Copy nothing but the lines below running from the line containing "middle mcp: (669, 953)" through the line containing "wrist: (1126, 1140)", both end lines included.

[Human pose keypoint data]
────
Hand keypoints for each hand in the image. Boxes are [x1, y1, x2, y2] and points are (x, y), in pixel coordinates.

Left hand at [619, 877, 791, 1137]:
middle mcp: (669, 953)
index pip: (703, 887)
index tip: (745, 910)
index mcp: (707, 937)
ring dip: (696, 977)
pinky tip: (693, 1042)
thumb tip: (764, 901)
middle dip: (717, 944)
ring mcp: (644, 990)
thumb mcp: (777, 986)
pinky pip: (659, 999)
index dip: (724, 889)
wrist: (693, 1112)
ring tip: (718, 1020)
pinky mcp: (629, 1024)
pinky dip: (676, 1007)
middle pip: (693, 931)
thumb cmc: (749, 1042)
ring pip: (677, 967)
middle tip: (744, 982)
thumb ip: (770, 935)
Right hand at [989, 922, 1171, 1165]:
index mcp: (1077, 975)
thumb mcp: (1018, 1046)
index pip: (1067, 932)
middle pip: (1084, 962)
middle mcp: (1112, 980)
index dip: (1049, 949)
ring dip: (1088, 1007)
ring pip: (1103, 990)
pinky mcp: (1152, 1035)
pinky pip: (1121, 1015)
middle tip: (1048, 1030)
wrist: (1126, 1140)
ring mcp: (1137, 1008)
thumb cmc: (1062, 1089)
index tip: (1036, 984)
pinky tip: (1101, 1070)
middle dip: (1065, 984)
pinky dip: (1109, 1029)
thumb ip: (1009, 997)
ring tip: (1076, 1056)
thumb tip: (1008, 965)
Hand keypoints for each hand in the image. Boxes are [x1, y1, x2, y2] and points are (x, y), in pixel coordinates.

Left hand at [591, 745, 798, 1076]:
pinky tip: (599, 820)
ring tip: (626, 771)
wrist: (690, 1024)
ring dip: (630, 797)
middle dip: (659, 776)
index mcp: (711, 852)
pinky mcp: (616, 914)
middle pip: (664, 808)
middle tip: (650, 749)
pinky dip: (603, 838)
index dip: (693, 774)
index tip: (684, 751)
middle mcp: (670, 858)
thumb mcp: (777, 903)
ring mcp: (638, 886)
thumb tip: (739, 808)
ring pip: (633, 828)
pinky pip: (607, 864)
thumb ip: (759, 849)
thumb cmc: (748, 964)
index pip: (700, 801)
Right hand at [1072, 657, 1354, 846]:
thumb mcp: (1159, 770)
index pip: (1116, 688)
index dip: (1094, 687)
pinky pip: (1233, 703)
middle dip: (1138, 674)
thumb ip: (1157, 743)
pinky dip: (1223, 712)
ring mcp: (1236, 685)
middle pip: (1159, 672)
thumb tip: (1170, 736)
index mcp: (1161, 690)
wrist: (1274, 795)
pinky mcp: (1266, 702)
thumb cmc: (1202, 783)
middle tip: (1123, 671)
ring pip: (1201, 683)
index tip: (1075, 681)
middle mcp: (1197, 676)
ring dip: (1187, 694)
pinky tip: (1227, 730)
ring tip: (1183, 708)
────
→ **RESPONSE**
middle mcp: (669, 953)
index pip: (703, 887)
index tip: (745, 910)
index mcp: (707, 937)
ring dip: (696, 977)
pinky tip: (693, 1042)
thumb tip: (764, 901)
middle dip: (717, 944)
ring mcp: (644, 990)
thumb mcp: (777, 986)
pinky pip: (659, 999)
index dip: (724, 889)
wrist: (693, 1112)
ring tip: (718, 1020)
pinky mcp: (629, 1024)
pinky dip: (676, 1007)
middle pip: (693, 931)
thumb cmc: (749, 1042)
ring pip: (677, 967)
middle tip: (744, 982)
thumb ip: (770, 935)
Right hand at [989, 922, 1171, 1165]:
index mcp: (1077, 975)
thumb mcp: (1018, 1046)
index pip: (1067, 932)
middle pip: (1084, 962)
middle mcp: (1112, 980)
index dip: (1049, 949)
ring dip: (1088, 1007)
ring pip: (1103, 990)
pinky mcp: (1152, 1035)
pinky pip: (1121, 1015)
middle tip: (1048, 1030)
wrist: (1126, 1140)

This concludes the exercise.